14.12.07

Tratado de Lisboa põe fim a impasse

Alexandra Marques*, in Jornal de Notícias

"A Europa vence, finalmente, o impasse político e institucional que limitou a sua capacidade de acção nos últimos anos", afirmou ontem José Sócrates, minutos antes da assinatura do Tratado de Lisboa, nos claustros do Mosteiro dos Jerónimos, perto das 13 horas. Só o primeiro-ministro britânico - retido numa sessão de perguntas do Parlamento - não o ouviu. Gordon Brown assinou o documento mais tarde, no Museu dos Coches, depois de o ministro dos Estrangeiros, David Miliband, o ter feito na cerimónia solene.

O dia - de transportes públicos gratuitos em Lisboa, "borla" que surpreendeu alguns utentes e suscitou reacções de desprezo a outros - foi de grande satisfação para Sócrates, que confirmou em entrevista à SIC a intenção de anunciar em Janeiro a via pela qual Portugal irá ratificar o Tratado Reformador. "O primeiro-ministro sempre disse que a decisão só seria tomada após o fim da presidência", lembrou ao JN um dos seus assessores de Imprensa.

Como o mês ainda está a meio e a última quinzena se reserva às festividades natalícias, Sócrates guarda a revelação para meados de Janeiro. Uma vez que o líder do PSD, Luís Filipe Menezes, já fez saber que não deseja a realização de um referendo, tem a escolha mais facilitada.

Os líderes europeus entraram nos claustros ao som de Rodrigo Leão. O presidente francês foi o último a chegar, mas decidiu ainda ir falar aos jornalistas do seu país, antes de cumprimentar José Sócrates. Sarkozy saiu da passadeira azul e seguiu na direcção oposta à do anfitrião. Depois, correu e pediu desculpa pelo inusitada quebra do protocolo.

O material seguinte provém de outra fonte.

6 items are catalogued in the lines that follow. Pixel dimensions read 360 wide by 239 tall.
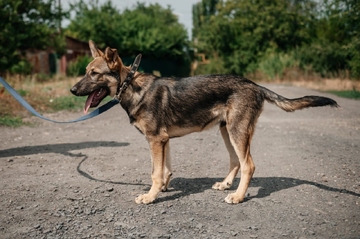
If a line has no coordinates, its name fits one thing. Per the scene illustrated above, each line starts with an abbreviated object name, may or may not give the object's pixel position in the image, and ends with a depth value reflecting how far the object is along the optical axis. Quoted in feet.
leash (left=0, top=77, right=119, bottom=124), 16.43
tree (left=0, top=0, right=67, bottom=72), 81.25
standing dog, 15.06
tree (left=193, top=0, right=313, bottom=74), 145.89
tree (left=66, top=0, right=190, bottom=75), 130.72
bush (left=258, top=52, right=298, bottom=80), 108.99
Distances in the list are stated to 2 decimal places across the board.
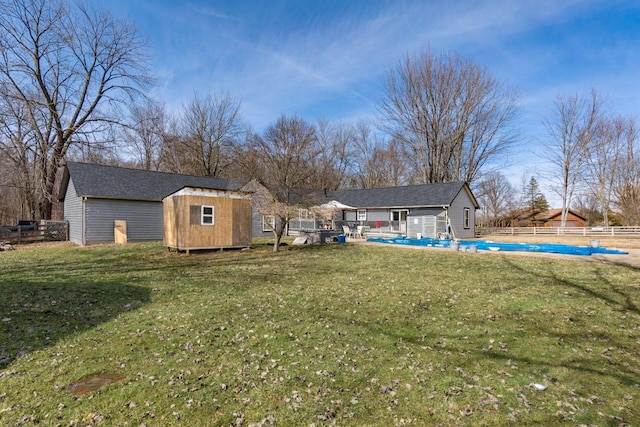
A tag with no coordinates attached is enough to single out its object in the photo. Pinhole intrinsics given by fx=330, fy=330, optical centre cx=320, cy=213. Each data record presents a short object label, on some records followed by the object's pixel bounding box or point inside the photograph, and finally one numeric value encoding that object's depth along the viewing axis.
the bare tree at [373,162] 41.75
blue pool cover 14.34
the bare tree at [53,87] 22.31
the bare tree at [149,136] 35.34
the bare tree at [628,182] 30.03
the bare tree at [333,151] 40.59
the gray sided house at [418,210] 23.50
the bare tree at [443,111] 31.77
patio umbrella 25.48
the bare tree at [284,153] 30.70
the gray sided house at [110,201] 18.48
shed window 14.34
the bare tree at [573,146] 31.98
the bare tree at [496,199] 48.00
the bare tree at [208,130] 34.94
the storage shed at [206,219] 13.98
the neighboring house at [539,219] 47.06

Os dois Josés portugueses que detêm os mais altos cargos europeus - Sócrates é presidente em exercício da União e Durão Barroso lidera a Comissão - discursaram antes do presidente do Parlamento Europeu, o alemão Hans-Gert Poettering. Um momento de glória que não voltarão a ter, já que em 1 de Janeiro de 2009 acabam as presidências rotativas e o Conselho Europeu passará a ter um presidente. Gordon Brown já sugeriu até que o seu antecessor Tony Blair exerceria bem o lugar.

Sol, música e cataplana

Se Sócrates realçou "a nova arquitectura institucional", Durão Barroso preferiu sublinhar que a UE está agora apetrechada "para enfrentar os problemas globais", dando conta, ao mesmo tempo, da "coragem" revelada pelos líderes europeus na consensualização deste tratado. Já Poettering evocou a defunta Constituição, frisando que "para o Parlamento Europeu e para a maioria dos estados e cidadãos valeu a pena defender a substância do tratado constitucional".

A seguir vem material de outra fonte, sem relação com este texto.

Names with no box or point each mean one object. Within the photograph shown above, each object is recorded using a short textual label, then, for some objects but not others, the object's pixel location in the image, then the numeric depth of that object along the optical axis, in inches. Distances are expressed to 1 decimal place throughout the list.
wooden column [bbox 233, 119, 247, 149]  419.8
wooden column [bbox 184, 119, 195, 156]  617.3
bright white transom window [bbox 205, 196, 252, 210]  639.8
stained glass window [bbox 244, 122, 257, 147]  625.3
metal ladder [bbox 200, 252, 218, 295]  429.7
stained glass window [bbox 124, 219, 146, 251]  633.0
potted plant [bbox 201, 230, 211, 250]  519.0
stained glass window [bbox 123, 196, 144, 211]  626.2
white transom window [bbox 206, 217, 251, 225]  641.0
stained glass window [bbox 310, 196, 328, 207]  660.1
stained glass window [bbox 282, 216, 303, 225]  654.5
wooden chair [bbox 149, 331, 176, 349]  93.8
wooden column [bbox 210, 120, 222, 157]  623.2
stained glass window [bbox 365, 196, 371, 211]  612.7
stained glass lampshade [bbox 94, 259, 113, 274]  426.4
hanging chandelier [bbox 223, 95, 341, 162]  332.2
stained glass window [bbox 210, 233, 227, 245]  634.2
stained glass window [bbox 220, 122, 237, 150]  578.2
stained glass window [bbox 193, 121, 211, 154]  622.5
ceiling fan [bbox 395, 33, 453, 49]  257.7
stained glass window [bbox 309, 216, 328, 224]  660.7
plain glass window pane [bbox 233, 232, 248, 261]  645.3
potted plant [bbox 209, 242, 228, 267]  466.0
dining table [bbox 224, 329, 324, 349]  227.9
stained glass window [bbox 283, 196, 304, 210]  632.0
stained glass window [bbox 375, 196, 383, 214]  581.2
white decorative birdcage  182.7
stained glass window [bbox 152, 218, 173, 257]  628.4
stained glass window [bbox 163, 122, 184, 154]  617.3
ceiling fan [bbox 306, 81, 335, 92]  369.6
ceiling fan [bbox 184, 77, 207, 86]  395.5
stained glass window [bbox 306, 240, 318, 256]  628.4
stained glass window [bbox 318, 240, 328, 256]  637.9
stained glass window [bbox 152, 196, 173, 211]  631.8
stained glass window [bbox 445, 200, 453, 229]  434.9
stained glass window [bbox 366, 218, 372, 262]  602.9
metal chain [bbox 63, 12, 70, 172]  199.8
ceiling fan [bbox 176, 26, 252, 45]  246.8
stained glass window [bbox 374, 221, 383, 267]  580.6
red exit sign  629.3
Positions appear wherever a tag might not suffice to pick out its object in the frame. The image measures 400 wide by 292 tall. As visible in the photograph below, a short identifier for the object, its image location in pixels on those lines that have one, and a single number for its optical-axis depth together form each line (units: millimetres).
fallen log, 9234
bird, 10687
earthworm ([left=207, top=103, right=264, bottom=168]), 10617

O novo tratado foi assinado durante 25 minutos, por ordem alfabética dos 27 países da UE, pelos chefes de Governo ou de Estado e ministros dos Estrangeiros. Portugal foi o 21.º a "pegar na caneta". Após uma longa ovação e um período de silêncio, ouviu-se a "Canção do Mar", na voz de Dulce Pontes.

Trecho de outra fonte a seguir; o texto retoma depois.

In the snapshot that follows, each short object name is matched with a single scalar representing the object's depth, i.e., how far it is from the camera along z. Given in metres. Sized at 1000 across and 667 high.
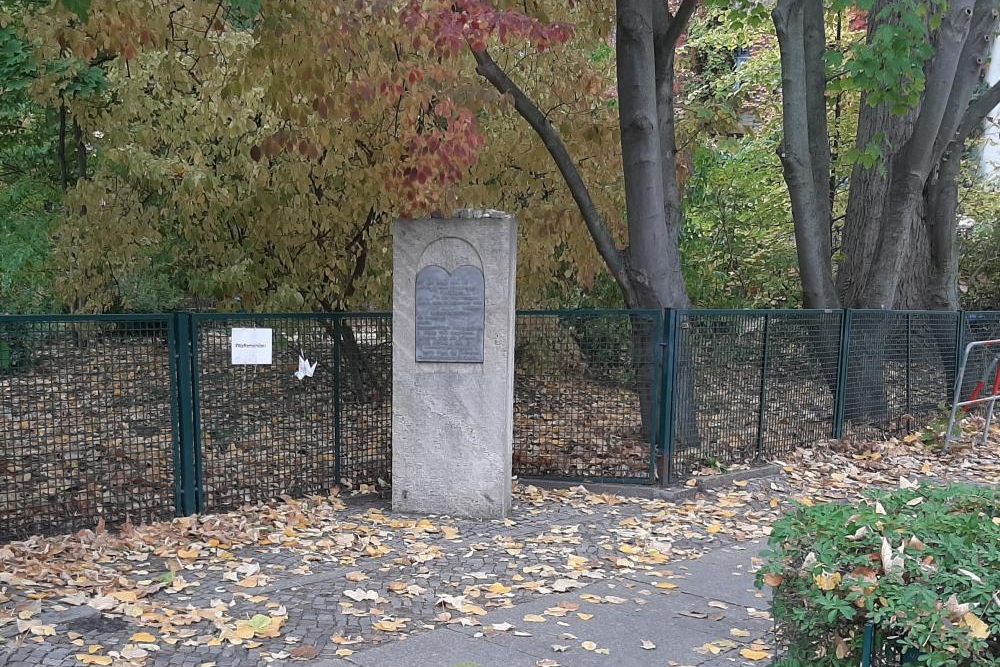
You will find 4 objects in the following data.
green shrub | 2.94
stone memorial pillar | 7.21
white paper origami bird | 7.67
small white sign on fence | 7.23
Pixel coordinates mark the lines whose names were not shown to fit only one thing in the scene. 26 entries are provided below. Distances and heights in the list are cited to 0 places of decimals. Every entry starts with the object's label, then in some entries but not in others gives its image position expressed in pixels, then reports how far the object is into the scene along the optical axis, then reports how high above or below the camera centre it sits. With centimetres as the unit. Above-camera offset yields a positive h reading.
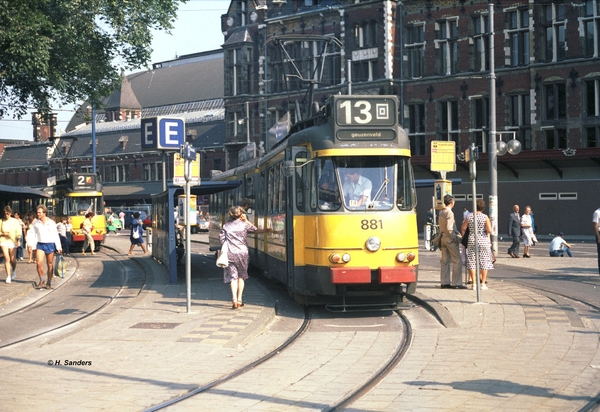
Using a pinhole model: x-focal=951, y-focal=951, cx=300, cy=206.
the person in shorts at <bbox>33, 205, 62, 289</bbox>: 1978 -61
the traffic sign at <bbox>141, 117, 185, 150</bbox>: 1958 +154
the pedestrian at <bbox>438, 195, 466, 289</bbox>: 1755 -92
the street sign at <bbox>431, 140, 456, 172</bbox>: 2386 +112
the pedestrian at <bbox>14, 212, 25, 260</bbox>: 3278 -144
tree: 2531 +490
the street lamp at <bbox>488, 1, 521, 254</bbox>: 3189 +178
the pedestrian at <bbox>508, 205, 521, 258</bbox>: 2902 -110
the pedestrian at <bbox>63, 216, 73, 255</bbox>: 3688 -81
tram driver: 1435 +21
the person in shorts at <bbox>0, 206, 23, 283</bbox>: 2180 -63
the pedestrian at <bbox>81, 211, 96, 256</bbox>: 3597 -84
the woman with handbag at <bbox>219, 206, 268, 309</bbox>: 1517 -74
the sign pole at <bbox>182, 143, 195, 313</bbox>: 1480 -5
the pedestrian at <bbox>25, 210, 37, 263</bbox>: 2028 -61
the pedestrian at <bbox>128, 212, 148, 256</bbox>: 3388 -86
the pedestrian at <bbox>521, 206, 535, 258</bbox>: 2892 -97
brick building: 4856 +707
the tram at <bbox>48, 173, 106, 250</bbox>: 4119 +35
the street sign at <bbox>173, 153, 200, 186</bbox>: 1648 +81
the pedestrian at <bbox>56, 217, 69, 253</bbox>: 3145 -81
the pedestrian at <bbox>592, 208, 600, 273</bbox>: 1891 -54
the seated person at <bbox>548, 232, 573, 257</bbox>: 2878 -152
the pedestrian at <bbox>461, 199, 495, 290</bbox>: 1700 -79
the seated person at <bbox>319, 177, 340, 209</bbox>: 1440 +14
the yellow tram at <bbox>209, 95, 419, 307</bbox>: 1425 -2
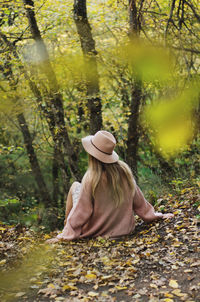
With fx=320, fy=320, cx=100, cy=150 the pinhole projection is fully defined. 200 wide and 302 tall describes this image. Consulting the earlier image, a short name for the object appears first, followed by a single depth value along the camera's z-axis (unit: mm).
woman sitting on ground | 4117
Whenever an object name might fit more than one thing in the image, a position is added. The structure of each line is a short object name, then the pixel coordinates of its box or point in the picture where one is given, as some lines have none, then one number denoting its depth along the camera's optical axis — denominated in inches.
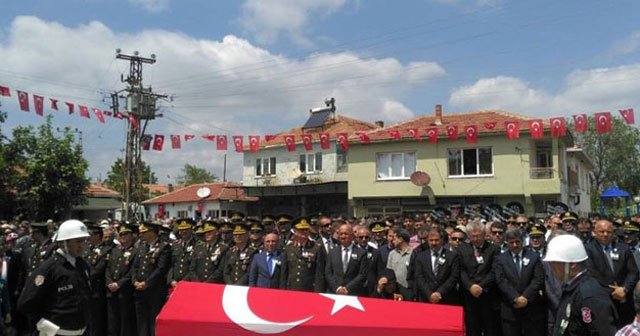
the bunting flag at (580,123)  790.5
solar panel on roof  1469.0
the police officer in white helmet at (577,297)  135.4
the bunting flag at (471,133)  951.2
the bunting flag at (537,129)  941.2
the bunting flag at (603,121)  781.3
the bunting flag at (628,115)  741.1
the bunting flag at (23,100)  724.0
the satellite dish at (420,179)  1089.4
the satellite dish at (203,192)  1207.9
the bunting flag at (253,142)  981.8
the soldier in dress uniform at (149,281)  326.0
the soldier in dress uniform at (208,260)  327.9
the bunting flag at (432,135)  1064.2
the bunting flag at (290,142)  1047.6
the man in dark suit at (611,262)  270.2
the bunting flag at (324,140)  1058.4
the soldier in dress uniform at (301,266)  296.0
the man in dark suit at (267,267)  302.5
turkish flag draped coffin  196.1
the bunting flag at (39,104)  744.8
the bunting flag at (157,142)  933.7
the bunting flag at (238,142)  939.0
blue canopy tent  1246.5
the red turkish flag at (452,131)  976.5
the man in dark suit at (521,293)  255.3
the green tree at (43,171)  948.0
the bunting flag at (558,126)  876.1
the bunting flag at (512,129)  925.2
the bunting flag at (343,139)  1054.4
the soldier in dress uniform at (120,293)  335.0
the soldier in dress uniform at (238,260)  314.5
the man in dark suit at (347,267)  281.1
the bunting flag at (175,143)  954.7
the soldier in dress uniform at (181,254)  336.5
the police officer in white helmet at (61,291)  189.3
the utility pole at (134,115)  1163.3
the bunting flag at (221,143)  940.6
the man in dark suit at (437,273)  271.9
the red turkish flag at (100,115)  837.8
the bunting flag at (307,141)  1071.0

O almoço foi oferecido pelo presidente da República, Cavaco Silva, no Museu dos Coches, após um curto percurso de eléctrico. À mesa, sentaram-se 64 pessoas, que saborearam uma sopa de tomate, cataplana de peixe e marisco, encharcada com ananás açoriano, café e pastéis de Belém. O brinde foi feito com um vinho do Porto de 1957, a mesma idade do Tratado de Roma, fundador da CEE.

Se Gordon Brown foi um dos protagonistas do dia, por ter chegado depois da chanceler alemã Angela Merkel, a primeira a sair, e de outros 14 líderes europeus terem abandonado o local, essa distinção coube também a Mário Soares, que descerrou as lápides alusivas aos dois momentos marcantes para Portugal na UE a adesão e o Tratado de Lisboa.